Rechtspraak
Werknemer (54 jaar) is op 1 september 2004 in dienst getreden bij X (een dochteronderneming van ABN) als beleggingsstrateeg. X is overgenomen door BNP Paribas. X is vervolgens via juridische fusie op 8 mei 2009 samengevoegd met Bank Insinger De Beaufort (De Bank). Volgens De Bank is de functie van werknemer komen te vervallen vanwege centralisatie van taken door de moedermaatschappij. Nadat werknemer niet wilde instemmen met een beëindigingsregeling is werknemer op non-actief gesteld. Volgens De Bank is de non-actiefstelling gelegen in het niet juist uitvoeren van taken door werknemer. Nadat werknemer in kort geding wedertewerkstelling heeft gevorderd en toegewezen gekregen, verzoekt De Bank thans ontbinding van de arbeidsovereenkomst met C=1.
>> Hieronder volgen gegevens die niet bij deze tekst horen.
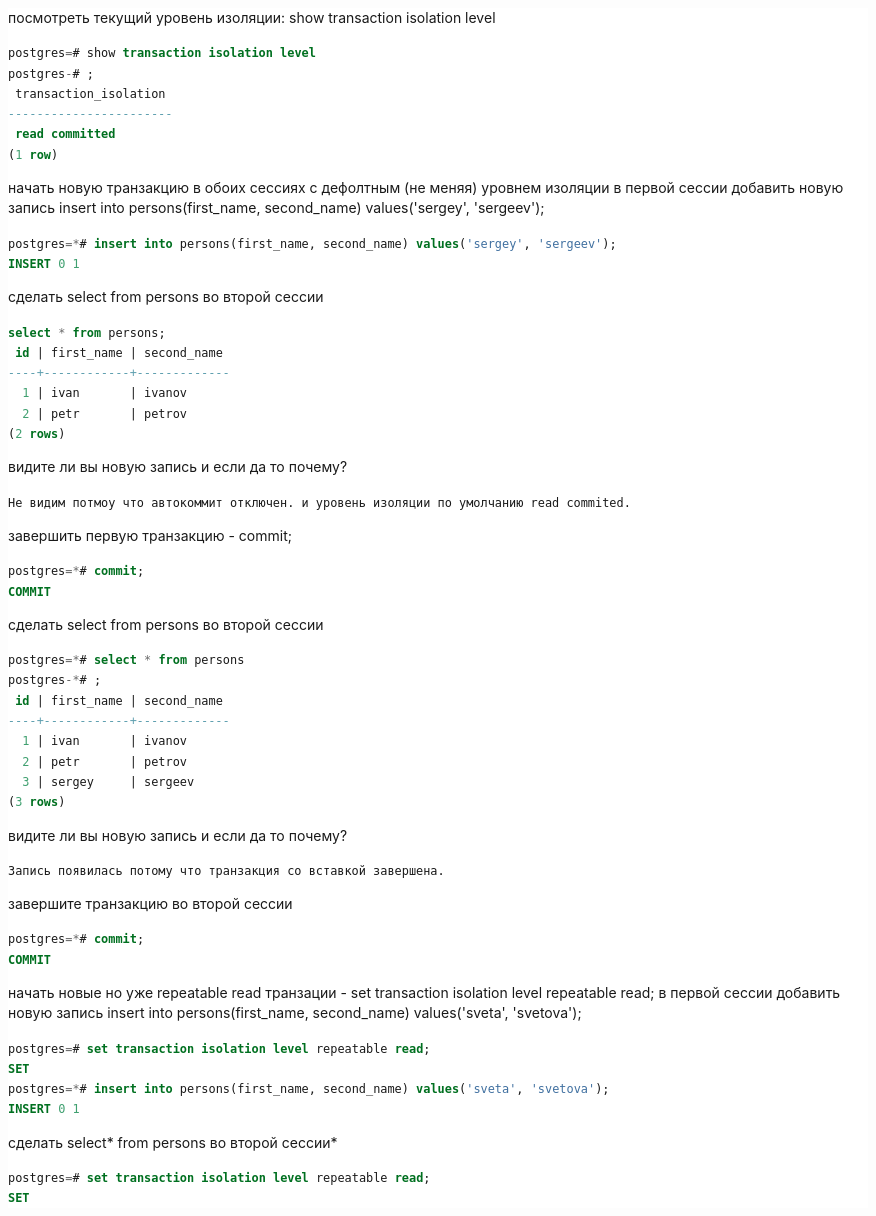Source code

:   посмотреть текущий уровень изоляции: show transaction isolation level
```sql
postgres=# show transaction isolation level
postgres-# ;
 transaction_isolation 
-----------------------
 read committed
(1 row)
```
  начать новую транзакцию в обоих сессиях с дефолтным (не меняя) уровнем изоляции
  в первой сессии добавить новую запись insert into persons(first_name, second_name) values('sergey', 'sergeev');
```sql
postgres=*# insert into persons(first_name, second_name) values('sergey', 'sergeev');
INSERT 0 1
``` 
  сделать select from persons во второй сессии
```sql
select * from persons;
 id | first_name | second_name 
----+------------+-------------
  1 | ivan       | ivanov
  2 | petr       | petrov
(2 rows)
```    
  видите ли вы новую запись и если да то почему?
```
Не видим потмоу что автокоммит отключен. и уровень изоляции по умолчанию read commited.
```
  завершить первую транзакцию - commit;
```sql
postgres=*# commit;
COMMIT
```    
  сделать select from persons во второй сессии
```sql
postgres=*# select * from persons 
postgres-*# ;
 id | first_name | second_name 
----+------------+-------------
  1 | ivan       | ivanov
  2 | petr       | petrov
  3 | sergey     | sergeev
(3 rows)
```
  видите ли вы новую запись и если да то почему?
```
Запись появилась потому что транзакция со вставкой завершена.
```    
  завершите транзакцию во второй сессии
```sql
postgres=*# commit;
COMMIT
```
  начать новые но уже repeatable read транзации - set transaction isolation level repeatable read;
  в первой сессии добавить новую запись insert into persons(first_name, second_name) values('sveta', 'svetova');
```sql
postgres=# set transaction isolation level repeatable read;
SET
postgres=*# insert into persons(first_name, second_name) values('sveta', 'svetova');
INSERT 0 1
```
  сделать select* from persons во второй сессии*
```sql
postgres=# set transaction isolation level repeatable read;
SET
```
De kantonrechter oordeelt als volgt. Het verzoek is niet of nauwelijks onderbouwd. Voorts lijkt het ontbindingsverzoek verband te houden met de fusie en daarmee met het opzegverbod wegens overgang van onderneming. Als juist zou zijn dat het ontslag zijn grondslag vindt in economische, technische of organisatorische redenen die wijziging voor de werkgelegenheid met zich meebrengen, heeft De Bank niet duidelijk gemaakt waarom nu juist de arbeidsplaats van werknemer vervalt. Zo ontbreekt informatie over de anciënniteit van andere medewerkers. Werknemer heeft gesteld dat er voldoende alternatieve functies zijn, maar De Bank weigert hierop in te gaan. De ten onrechte non-actiefstelling, het summierlijk onderbouwde verzoek en de arbeidsmarktpositie van werknemer, leiden tot ontbinding met C=1,7.